Приключения в стране тигров - Луи Буссенар 6 стр.


Вся верхняя часть черепа оказалась раздробленной на мелкие кусочки, глаза - выбиты из впадин, носа не осталось, кожа с морды исчезла, открыв страшное месиво из костей, шерсти и крови. Свинцовая дробь через пролом в черепе проникла в мозговое вещество, но живучесть этих огромных кошек такова, что изуродованный зверь все-таки нашел силы протащиться двести метров.

Однако настало время подумать о возвращении. Прекрасную шкуру пришлось бросить - ее невозможно было перенести в шлюпку. Следовало поспешить, чтобы до наступления вечера возвратиться к стоянке.

Парижанин достал из кармана два сухаря для себя и мальчика: они принялись их грызть, не жалея зубов. Сухари были тверды и жестки, как кирпичи. Затем два друга отхлебнули кофе из козьего меха и приготовились в обратный путь.

Фрике торопливо ориентировался, держа на плече заряженное на всякий случаи ружье. Привязав себе за спиной ремнем от патронташа убитую птицу, он решительно зашагал в выбранном направлении, следя за тем, чтобы Яса не отставал.

…Тековый лес тянулся без конца. Француз, несмотря на всю свою выносливость, стал уставать.

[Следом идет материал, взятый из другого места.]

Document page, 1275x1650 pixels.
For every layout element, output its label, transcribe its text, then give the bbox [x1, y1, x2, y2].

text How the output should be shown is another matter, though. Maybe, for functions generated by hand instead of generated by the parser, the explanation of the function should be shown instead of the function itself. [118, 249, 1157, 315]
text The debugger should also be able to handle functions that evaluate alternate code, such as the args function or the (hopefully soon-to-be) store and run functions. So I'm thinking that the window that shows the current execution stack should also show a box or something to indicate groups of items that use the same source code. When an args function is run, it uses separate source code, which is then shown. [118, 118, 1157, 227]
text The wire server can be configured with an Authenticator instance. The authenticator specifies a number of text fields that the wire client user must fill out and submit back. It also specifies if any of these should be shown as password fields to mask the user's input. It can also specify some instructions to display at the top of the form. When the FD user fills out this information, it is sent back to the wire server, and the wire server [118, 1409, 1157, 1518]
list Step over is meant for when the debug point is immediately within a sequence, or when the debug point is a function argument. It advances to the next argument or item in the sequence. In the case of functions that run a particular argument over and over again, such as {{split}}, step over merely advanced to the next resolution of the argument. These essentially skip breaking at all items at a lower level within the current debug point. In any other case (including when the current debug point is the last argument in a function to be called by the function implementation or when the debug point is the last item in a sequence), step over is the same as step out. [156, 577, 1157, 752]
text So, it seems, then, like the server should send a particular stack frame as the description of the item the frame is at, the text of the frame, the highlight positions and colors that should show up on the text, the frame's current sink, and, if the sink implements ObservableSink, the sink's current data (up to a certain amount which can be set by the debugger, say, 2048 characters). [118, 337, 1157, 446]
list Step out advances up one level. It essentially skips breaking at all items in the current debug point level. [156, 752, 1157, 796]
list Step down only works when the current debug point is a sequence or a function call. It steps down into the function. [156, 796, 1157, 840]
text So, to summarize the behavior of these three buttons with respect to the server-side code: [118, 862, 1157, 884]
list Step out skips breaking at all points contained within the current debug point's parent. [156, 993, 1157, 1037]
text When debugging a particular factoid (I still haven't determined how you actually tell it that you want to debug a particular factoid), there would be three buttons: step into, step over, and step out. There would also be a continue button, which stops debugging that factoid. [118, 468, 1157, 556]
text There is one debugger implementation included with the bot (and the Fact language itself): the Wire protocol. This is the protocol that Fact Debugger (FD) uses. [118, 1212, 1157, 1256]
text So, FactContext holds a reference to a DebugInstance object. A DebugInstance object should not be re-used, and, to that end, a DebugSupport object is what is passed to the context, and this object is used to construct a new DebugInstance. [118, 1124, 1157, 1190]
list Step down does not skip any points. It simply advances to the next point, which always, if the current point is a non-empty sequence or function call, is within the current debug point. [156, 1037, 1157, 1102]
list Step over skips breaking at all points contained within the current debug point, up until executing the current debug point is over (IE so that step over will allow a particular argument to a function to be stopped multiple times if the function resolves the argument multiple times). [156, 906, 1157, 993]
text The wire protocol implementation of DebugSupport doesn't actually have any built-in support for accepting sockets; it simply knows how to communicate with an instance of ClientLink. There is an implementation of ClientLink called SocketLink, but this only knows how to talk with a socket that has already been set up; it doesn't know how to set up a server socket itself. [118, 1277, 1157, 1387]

- Никогда бы не подумал, что забреду так далеко, - рассуждал он вслух по своей всегдашней привычке. - Господин Андре опять-таки оказался прав. Уж не сбился ли я с дороги? Все эти деревья так похожи одно на другое, а по солнцу ориентироваться бесполезно - за лесом его совсем не видно. Инстинкта, как у дикарей, у меня тоже нет, - я парижанин, и мой нос лишен первобытной чуткости. Ну, Фрике! Леса на Борнео прошел насквозь, а здесь запутался, как дурачок, гоняясь за калао! Даже компаса с собой нет, забыл захватить. Хорош! Хоть бы догадался делать зарубки на этих однообразных громадных кольях, именуемых тековыми деревьями! Ты оказался глупее, чем Мальчик с пальчик из детской сказки.

Юноша посмотрел на часы и не поверил своим глазам: в пути он уже три часа. Тигра убил в половине второго. Стало быть, скоро место стоянки шлюпки, если совсем не сбился с дороги. Он взглянул на Ясу. Тот бодро семенил своими маленькими ножками, не выказывая усталости. Охотник улыбнулся ему.

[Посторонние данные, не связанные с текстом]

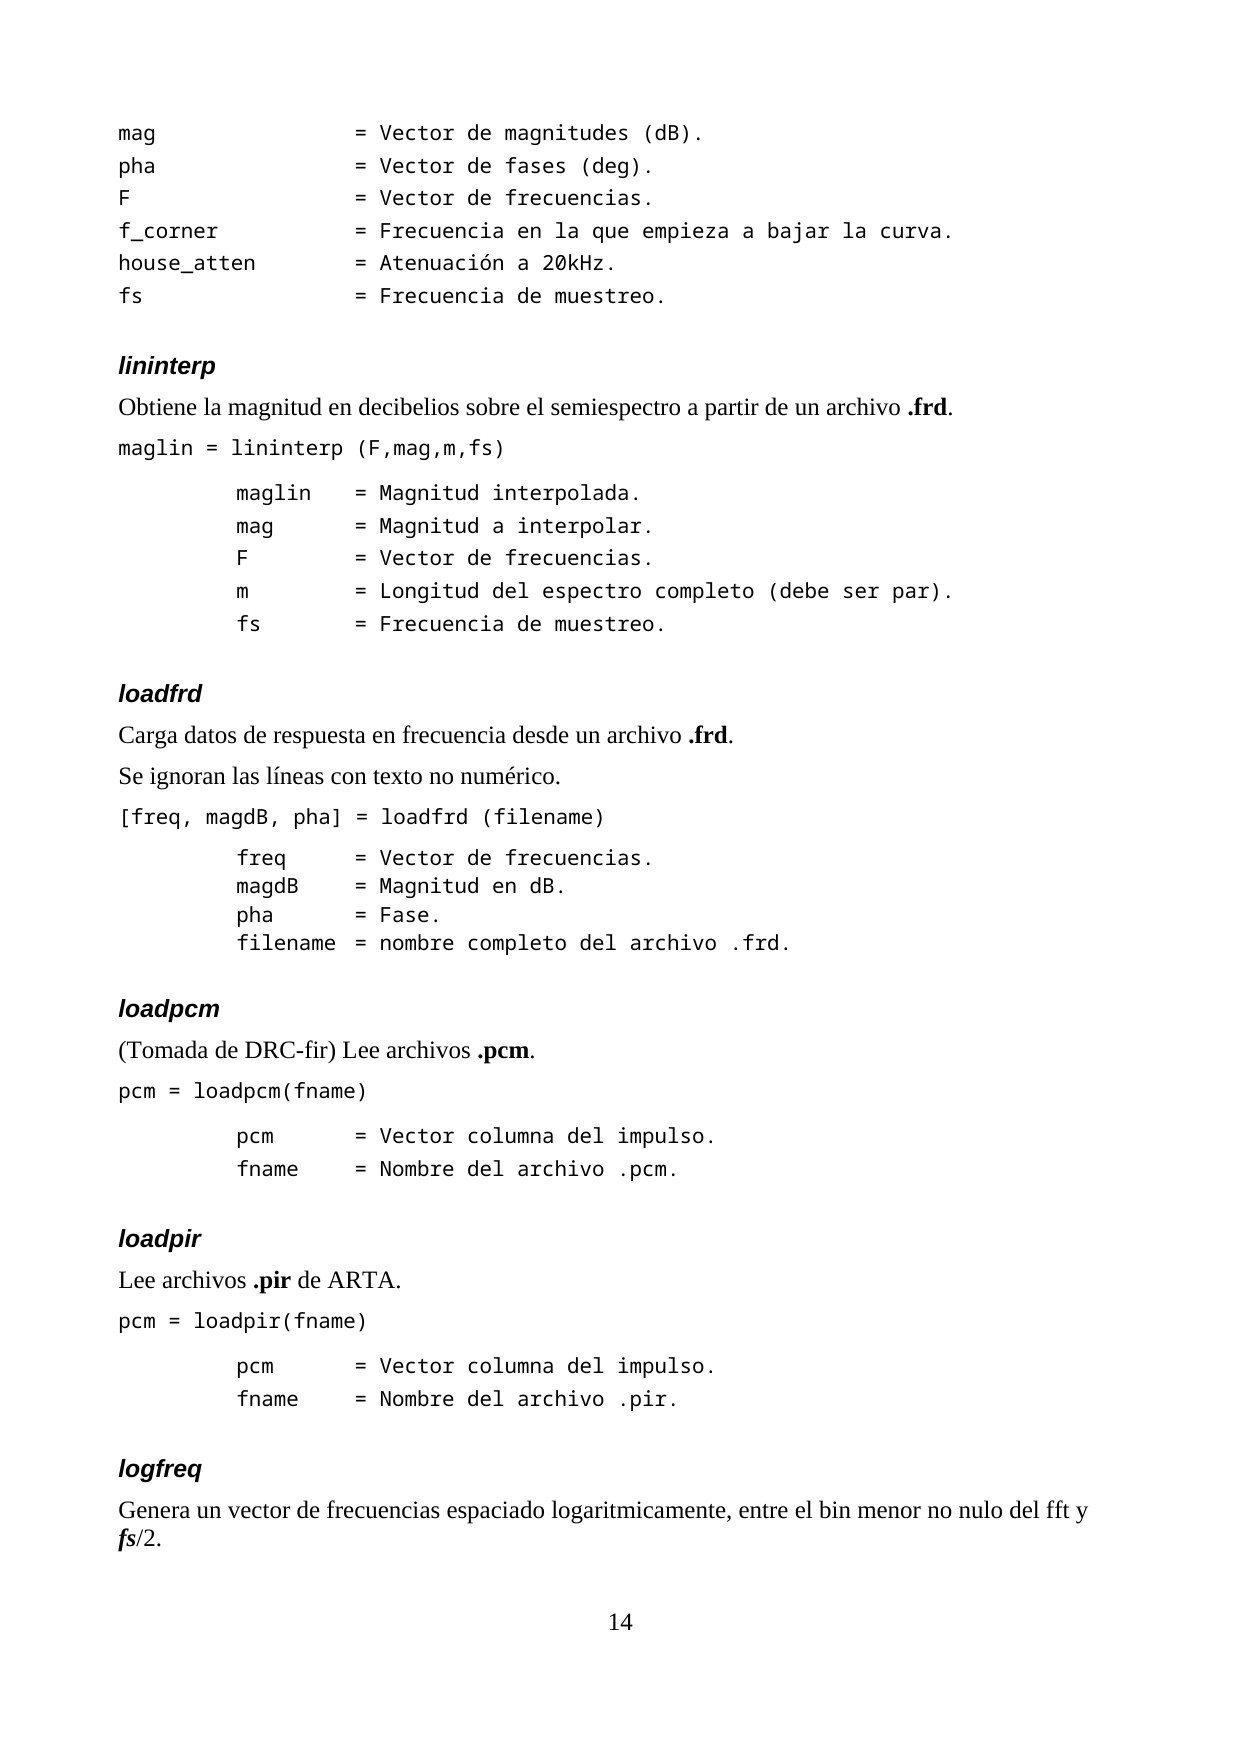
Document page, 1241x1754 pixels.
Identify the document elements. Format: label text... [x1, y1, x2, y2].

А лес все тянулся и тянулся. Фрике серьезно призадумался.

Вдруг он радостно объявил:

- Наконец-то! Мы скоро будем дома! Вот эту группу деревьев я уже видел раньше, я узнаю ее. Да, это так. Мы тут уже были.

Парижанин пошел увереннее, но шагов через пятьдесят остановился как вкопанный… перед трупом убитого тигра.

ГЛАВА 9

Как плутают в лесу, океане, среди снежных равнин. - Обед из тигриной вырезки. - Шкура вместо перины. - Гастрономические предрассудки. - Безответные сигналы. - Взаимное обучение. - Эхо.

Приведите совершенно здорового умом и телом человека на какую-нибудь большую ровную площадку, завяжите глаза и предложите пройти пятьсот шагов по прямой.

Ему известно, что на пути нет ни малейшего препятствия и можно смело двигаться вперед.

И вот - пошел.

Идет спокойно, но уже через тридцать шагов уклоняется от прямой линии. Через сто - отходит от нее еще дальше. Он идет влево явно по кривой, отсчитывает пятьсот шагов, останавливается, снимает повязку, ищет глазами поставленную цель и с изумлением убеждается, что стоит к ней спиной, описав почти правильный полукруг от точки отправления.

Опыт можно производить и на большом расстоянии - два, три, четыре километра, можно экспериментировать с разными людьми. Но всякий раз человек с завязанными глазами будет кружить слева направо по довольно ограниченной площади.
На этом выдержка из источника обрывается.